● **Quoted passage**
Aniston has spoken out about about the press’ speculation around her fertility in the past. In 2016 she wrote an op-ed for the Huffington Post hitting out at tabloids questioning whether or not she was pregnant. So what has Jennifer Aniston said about her IVF journey now?
What has Jennifer Aniston said about her IVF journey?
Aniston was interviewed by Allure for their December cover story and opened up about her IVF journey. The star had not previously revealed she had undergone fertility treatment.
The former Friends star shared: “All the years and years and years of speculation... It was really hard. I was going through IVF, drinking Chinese teas, you name it. I was throwing everything at it.
“I would’ve given anything if someone had said to me, ‘Freeze your eggs. Do yourself a favour.’ You just don’t think it. So here I am today. The ship has sailed.”
She also stated that the suggestion her marriage to Brad Pitt had ended because she didn’t want children was “absolute lies,” adding: “I don’t have anything to hide at this point.”
Aniston explained that at the time there was a “narrative that I was just selfish... I just cared about my career. And God forbid a woman is successful and doesn’t have a child. And the reason my husband left me, why we broke up and ended our marriage, was because I wouldn’t give him a kid.”
Aniston told Allure that “I have zero regrets,” adding: “I actually feel a little relief now because there is no more, ‘Can I? Maybe. Maybe. Maybe.’ I don’t have to think about that anymore.”
She added: “I would say my late 30s, 40s, I’d gone through really hard s**t and if it wasn’t for going through that, I would’ve never become who I was meant to be.

● **What is expected**
Copy out the article on Jennifer Aniston's IVF journey word for word, starting at "Aniston explained that" and ending at "meant to be.".

● **Dataset entries**
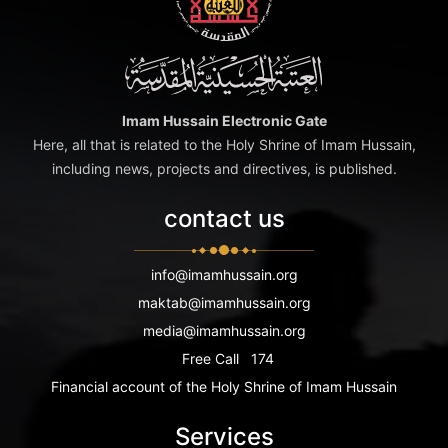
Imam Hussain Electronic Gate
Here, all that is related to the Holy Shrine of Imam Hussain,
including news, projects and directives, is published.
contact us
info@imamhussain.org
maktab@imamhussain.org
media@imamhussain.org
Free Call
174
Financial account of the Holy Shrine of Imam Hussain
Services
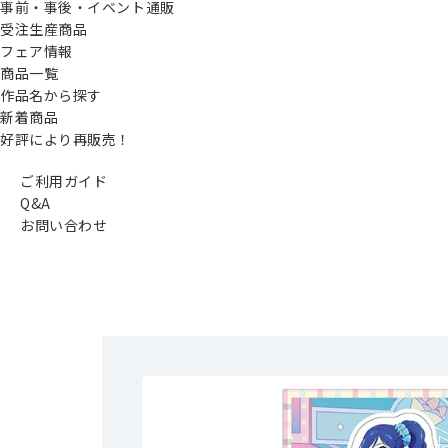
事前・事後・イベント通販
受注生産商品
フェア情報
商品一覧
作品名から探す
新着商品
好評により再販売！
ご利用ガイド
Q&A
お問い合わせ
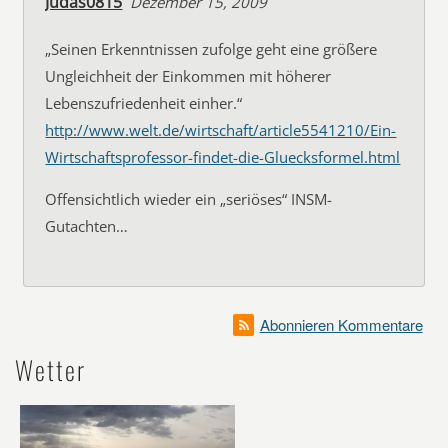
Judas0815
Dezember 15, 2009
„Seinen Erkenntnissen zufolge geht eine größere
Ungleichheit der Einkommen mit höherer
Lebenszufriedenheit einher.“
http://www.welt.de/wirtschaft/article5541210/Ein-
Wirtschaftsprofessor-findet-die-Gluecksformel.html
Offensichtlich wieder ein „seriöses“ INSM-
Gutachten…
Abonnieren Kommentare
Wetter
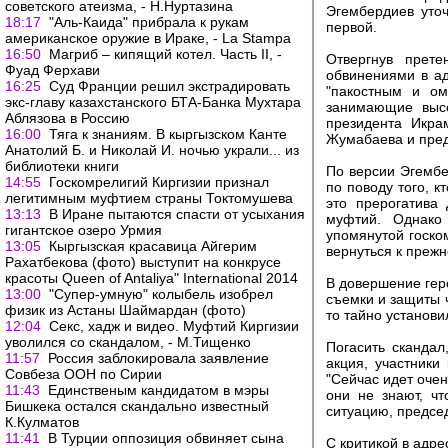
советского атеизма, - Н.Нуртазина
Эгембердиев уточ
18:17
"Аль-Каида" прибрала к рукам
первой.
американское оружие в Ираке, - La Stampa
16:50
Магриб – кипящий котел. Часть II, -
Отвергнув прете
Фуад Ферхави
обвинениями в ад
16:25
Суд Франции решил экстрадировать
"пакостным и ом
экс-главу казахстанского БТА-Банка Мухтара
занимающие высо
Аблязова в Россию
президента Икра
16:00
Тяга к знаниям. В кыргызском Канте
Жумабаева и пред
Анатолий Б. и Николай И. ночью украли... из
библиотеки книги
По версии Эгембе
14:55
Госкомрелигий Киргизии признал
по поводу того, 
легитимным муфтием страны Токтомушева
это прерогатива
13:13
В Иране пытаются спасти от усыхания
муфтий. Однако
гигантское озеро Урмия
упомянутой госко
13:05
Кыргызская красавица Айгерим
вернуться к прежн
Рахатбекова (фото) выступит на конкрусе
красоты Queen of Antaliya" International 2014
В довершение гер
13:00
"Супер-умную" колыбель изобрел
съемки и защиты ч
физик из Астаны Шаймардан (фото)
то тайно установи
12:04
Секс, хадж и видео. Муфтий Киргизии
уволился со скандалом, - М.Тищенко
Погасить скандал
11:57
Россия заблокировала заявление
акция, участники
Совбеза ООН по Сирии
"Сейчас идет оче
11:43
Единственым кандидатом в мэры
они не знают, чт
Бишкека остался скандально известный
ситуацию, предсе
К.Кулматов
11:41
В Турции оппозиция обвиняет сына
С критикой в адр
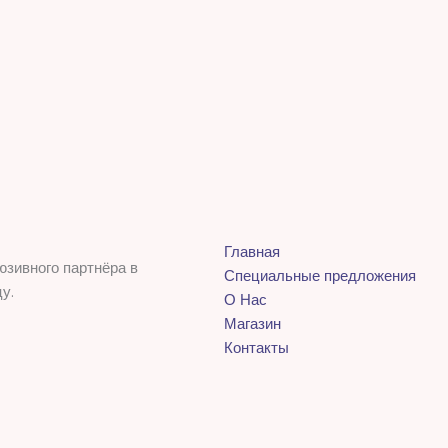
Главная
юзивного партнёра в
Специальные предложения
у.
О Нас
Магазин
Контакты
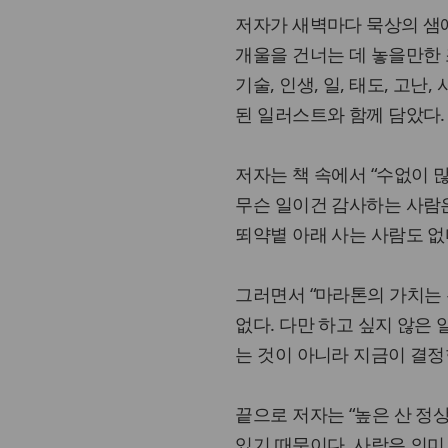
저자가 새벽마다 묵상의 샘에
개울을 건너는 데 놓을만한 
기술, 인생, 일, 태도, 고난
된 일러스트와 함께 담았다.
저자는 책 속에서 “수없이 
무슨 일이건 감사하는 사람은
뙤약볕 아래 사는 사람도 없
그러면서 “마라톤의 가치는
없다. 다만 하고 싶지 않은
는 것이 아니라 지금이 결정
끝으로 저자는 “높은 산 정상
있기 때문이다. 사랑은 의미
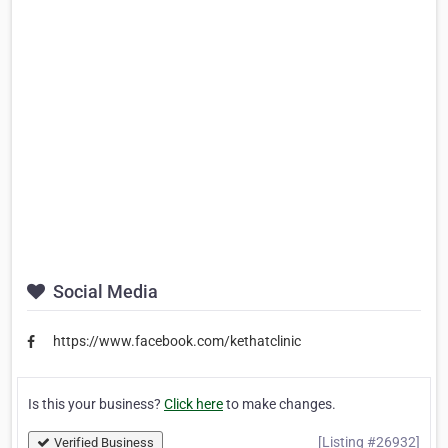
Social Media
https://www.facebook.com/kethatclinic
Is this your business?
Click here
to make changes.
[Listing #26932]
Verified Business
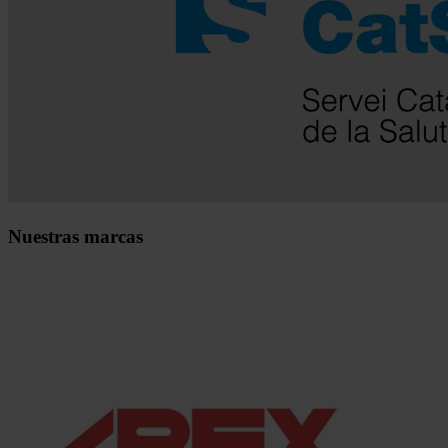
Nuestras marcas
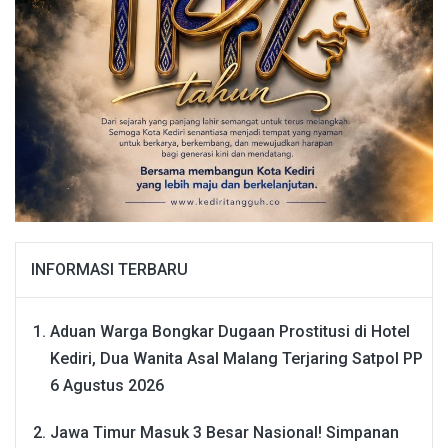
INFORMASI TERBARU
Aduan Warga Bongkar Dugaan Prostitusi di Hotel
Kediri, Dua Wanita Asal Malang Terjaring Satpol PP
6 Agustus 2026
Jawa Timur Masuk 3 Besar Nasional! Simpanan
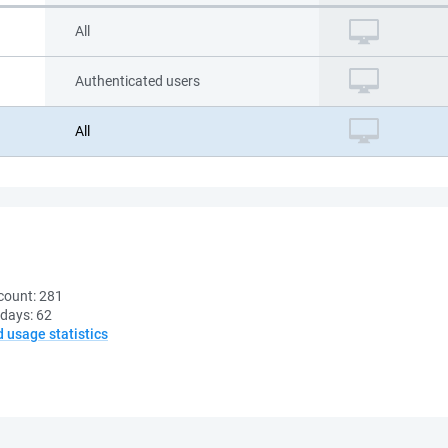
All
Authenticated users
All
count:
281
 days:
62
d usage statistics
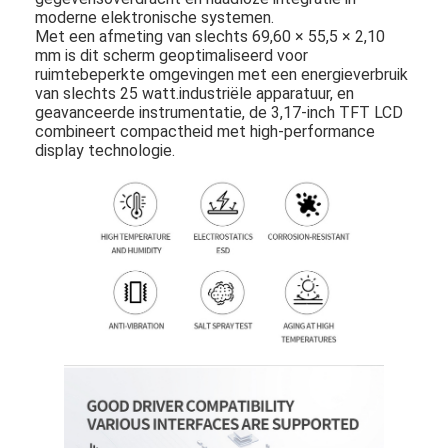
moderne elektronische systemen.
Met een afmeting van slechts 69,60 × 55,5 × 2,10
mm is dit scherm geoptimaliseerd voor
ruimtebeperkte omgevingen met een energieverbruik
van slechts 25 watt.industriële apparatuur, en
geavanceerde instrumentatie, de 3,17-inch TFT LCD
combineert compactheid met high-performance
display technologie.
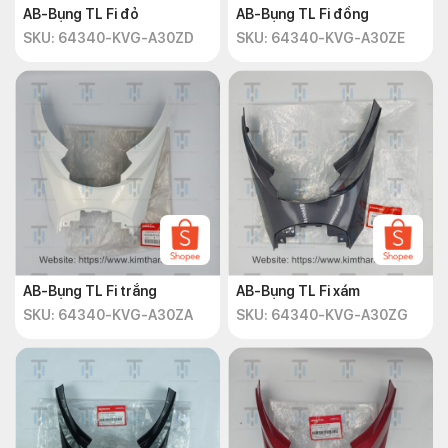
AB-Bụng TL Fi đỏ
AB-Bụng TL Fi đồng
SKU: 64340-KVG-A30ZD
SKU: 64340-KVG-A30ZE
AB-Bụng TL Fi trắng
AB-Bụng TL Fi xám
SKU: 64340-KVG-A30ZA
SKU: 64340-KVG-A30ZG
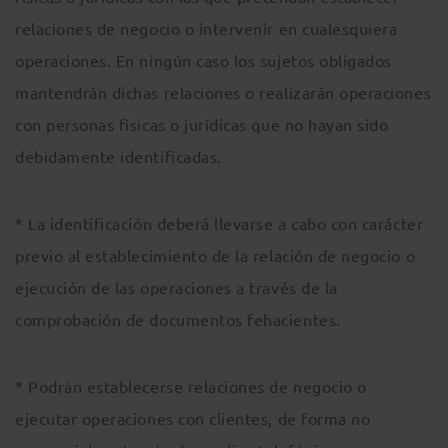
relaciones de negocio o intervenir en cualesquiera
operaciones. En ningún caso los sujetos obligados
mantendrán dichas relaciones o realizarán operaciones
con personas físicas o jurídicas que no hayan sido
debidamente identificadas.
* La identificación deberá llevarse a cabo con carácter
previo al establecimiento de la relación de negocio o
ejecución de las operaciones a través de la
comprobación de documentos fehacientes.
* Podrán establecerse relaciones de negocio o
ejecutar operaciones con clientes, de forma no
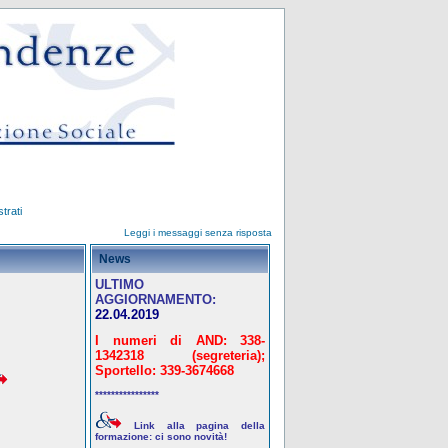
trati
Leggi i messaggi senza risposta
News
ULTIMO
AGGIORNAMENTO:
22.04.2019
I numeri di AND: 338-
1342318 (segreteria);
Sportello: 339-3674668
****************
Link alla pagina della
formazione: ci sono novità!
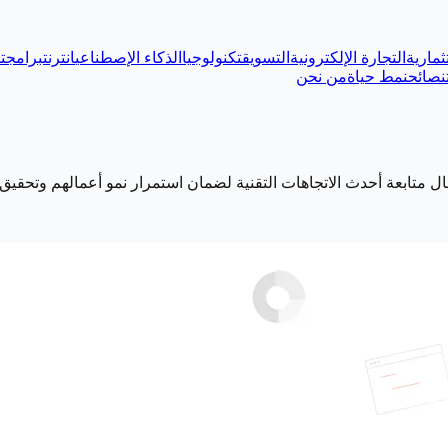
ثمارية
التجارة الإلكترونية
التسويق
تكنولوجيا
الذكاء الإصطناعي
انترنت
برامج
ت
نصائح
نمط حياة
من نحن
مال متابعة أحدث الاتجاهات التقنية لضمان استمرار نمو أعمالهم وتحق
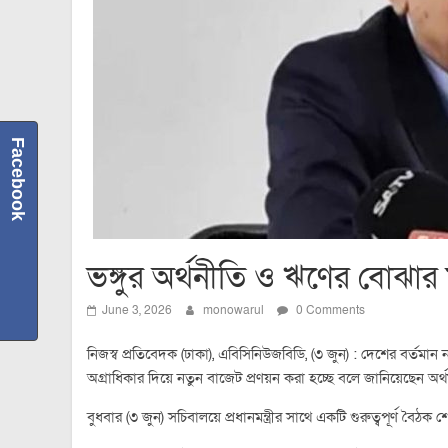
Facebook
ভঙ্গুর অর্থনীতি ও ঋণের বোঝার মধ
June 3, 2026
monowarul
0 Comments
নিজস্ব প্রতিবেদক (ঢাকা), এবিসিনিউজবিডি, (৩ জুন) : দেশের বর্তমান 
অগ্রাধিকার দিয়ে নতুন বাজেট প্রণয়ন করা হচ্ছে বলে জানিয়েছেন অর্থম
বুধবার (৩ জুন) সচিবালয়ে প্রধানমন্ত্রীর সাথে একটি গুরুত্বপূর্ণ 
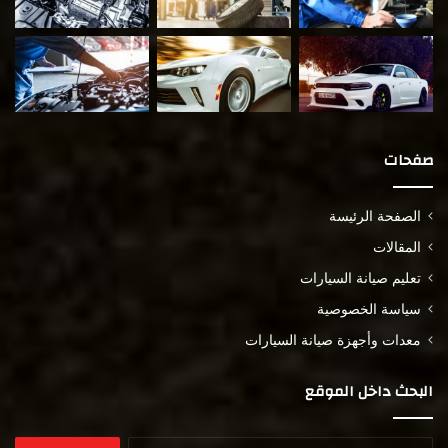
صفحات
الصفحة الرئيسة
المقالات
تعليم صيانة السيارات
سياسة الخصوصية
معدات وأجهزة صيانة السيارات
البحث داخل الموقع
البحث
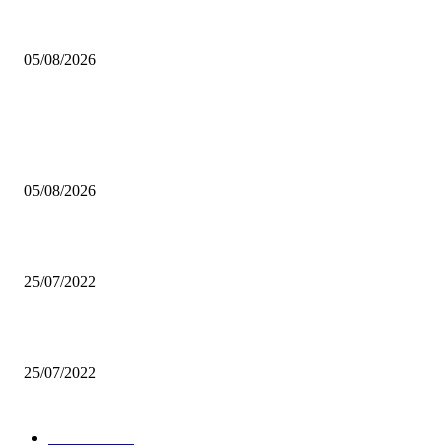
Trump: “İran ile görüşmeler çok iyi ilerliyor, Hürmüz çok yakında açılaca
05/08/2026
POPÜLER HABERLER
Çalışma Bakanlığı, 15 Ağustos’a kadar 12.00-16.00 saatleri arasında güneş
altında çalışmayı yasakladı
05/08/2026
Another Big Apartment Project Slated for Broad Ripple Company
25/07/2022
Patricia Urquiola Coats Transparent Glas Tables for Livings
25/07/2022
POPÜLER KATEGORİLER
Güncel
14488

● **Solution to the exercise**
Aniston explained that at the time there was a “narrative that I was just selfish... I just cared about my career. And God forbid a woman is successful and doesn’t have a child. And the reason my husband left me, why we broke up and ended our marriage, was because I wouldn’t give him a kid.”
Aniston told Allure that “I have zero regrets,” adding: “I actually feel a little relief now because there is no more, ‘Can I? Maybe. Maybe. Maybe.’ I don’t have to think about that anymore.”
She added: “I would say my late 30s, 40s, I’d gone through really hard s**t and if it wasn’t for going through that, I would’ve never become who I was meant to be.